There are two ways—and only two ways—to balance a budget: increase revenue, or decrease spending. Whether you’re the treasurer of a co-op or condo board or the President of the United States, those are the only two levers at your disposal.
Energy is no different. With the global population soaring, with oil reserves plateauing just as new markets are emerging in China and India—and with the climate changing at an unsustainable rate—the need to both increase sources of energy and conserve the ones we have has never been more vital.
The Gold Standard
Since it was first implemented 20 years ago, the U.S. Green Building Council’s Leadership in Energy & Environmental Design certification has been the gold standard when it comes to measuring a building's environmental conscience. Being LEED- certified at any level means that much thought and planning was put into a building before the ground was even broken to begin construction. LEED buildings have an array of advantages over non-certified buildings—some of which are wallet-based, some of which are body- and health-based. Waldorf Towers Hotel in Miami Beach, Palmetto Bay Municipal Center, Village of Wellington Municipal Complex, Clifton Hotel in South Beach, The Largo Community Center and The United Federal Courthouse in Fort Pierce and a number of residential buildings—are LEED-certified in South Florida.
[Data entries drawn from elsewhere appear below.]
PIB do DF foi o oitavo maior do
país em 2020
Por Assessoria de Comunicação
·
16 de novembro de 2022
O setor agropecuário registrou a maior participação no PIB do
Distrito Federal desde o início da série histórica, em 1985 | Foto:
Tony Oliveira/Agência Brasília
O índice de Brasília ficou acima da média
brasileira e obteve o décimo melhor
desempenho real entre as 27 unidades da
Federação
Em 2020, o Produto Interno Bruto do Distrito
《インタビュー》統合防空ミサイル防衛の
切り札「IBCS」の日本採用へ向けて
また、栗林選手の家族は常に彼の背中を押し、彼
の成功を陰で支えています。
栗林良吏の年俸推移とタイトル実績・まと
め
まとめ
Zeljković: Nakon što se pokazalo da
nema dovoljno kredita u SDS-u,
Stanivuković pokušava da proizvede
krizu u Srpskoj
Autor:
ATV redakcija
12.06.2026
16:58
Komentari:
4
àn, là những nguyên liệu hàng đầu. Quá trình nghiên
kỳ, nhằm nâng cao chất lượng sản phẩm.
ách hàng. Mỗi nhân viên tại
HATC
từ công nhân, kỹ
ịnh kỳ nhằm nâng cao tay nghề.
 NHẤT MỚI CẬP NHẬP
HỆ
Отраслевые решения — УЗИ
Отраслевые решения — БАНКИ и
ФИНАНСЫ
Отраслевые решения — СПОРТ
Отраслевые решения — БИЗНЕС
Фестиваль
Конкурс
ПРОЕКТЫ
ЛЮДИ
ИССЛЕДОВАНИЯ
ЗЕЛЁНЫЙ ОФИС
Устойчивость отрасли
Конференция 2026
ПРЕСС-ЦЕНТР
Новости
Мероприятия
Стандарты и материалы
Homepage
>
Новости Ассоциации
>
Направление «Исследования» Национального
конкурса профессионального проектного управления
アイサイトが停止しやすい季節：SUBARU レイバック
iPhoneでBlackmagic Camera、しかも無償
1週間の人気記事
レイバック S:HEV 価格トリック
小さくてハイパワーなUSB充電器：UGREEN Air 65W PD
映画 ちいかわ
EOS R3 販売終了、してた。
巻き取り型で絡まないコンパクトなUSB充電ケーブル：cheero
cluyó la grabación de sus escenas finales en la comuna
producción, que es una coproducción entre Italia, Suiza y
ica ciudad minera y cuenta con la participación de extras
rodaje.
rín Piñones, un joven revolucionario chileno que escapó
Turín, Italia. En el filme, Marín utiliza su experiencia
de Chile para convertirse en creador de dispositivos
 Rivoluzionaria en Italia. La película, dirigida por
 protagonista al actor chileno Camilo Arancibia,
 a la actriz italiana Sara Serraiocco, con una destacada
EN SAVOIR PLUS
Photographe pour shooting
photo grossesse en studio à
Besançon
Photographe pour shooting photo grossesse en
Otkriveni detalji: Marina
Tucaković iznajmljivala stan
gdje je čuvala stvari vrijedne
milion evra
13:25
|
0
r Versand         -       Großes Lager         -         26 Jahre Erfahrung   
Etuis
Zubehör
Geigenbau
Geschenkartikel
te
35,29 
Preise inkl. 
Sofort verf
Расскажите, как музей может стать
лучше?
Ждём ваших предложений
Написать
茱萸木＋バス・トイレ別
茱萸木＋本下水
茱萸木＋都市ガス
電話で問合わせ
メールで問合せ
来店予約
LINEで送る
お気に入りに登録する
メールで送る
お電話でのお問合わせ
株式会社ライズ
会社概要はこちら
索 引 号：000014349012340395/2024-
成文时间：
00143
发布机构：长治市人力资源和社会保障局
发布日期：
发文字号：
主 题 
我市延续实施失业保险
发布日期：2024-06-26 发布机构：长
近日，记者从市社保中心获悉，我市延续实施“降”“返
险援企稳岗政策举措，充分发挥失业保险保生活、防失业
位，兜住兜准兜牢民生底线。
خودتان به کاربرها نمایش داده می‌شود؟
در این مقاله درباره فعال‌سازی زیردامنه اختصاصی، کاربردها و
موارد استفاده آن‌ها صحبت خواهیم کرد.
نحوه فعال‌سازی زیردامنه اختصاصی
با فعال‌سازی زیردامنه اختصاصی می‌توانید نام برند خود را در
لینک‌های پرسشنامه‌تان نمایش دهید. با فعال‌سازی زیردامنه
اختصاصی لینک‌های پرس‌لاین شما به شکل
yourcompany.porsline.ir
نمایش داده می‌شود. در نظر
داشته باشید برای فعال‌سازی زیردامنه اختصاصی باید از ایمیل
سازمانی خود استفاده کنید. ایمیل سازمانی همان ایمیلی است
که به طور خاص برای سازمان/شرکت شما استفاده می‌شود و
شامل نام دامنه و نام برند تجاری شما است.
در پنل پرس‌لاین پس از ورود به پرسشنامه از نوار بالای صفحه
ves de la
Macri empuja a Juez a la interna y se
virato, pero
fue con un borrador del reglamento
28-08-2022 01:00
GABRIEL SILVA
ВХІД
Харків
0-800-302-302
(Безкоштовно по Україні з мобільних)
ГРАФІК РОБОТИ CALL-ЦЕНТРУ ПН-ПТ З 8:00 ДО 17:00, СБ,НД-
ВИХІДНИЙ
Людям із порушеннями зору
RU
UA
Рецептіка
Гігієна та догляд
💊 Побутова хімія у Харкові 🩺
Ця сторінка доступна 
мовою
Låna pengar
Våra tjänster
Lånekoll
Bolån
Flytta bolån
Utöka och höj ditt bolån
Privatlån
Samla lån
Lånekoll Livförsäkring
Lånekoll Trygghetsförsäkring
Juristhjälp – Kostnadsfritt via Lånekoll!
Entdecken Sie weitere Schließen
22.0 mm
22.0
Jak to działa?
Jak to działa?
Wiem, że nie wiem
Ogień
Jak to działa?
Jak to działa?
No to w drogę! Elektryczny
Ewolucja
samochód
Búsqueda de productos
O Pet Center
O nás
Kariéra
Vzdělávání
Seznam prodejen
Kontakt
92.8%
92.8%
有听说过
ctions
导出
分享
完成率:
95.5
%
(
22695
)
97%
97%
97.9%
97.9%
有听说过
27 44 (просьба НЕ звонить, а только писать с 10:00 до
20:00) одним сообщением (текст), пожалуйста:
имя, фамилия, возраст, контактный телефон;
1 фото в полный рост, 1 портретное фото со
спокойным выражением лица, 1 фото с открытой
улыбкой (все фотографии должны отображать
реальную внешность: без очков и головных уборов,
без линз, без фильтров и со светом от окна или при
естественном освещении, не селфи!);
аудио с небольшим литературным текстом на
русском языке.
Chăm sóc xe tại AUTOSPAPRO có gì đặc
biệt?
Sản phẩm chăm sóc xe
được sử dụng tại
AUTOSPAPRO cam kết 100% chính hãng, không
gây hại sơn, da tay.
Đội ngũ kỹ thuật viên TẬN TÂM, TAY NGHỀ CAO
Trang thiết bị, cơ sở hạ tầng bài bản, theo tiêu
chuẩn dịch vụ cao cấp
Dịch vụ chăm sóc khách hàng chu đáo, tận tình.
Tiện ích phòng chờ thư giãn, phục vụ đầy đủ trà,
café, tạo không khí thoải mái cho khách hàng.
According to the USGBC, the residential market—from multi- to single-family, from market rate to affordable housing, is reaping the benefits of using green building techniques. Since the launch of LEED for Homes in 2008, more than 30,000 homes have received LEED for Homes certification and nearly 93,000 are registered for certification. Over half of all LEED-certified homes are in the affordable housing category, the USGBC says.
And cities and towns are getting on board, too. There are 44 certified and 58 registered Florida Green Building Coalition Local Government-designated cities and counties in the Sunshine State, according to Suzanne B. Cook, the FGBC executive director. And, as of the fall 2012, 201 homes in Florida are LEED-certified.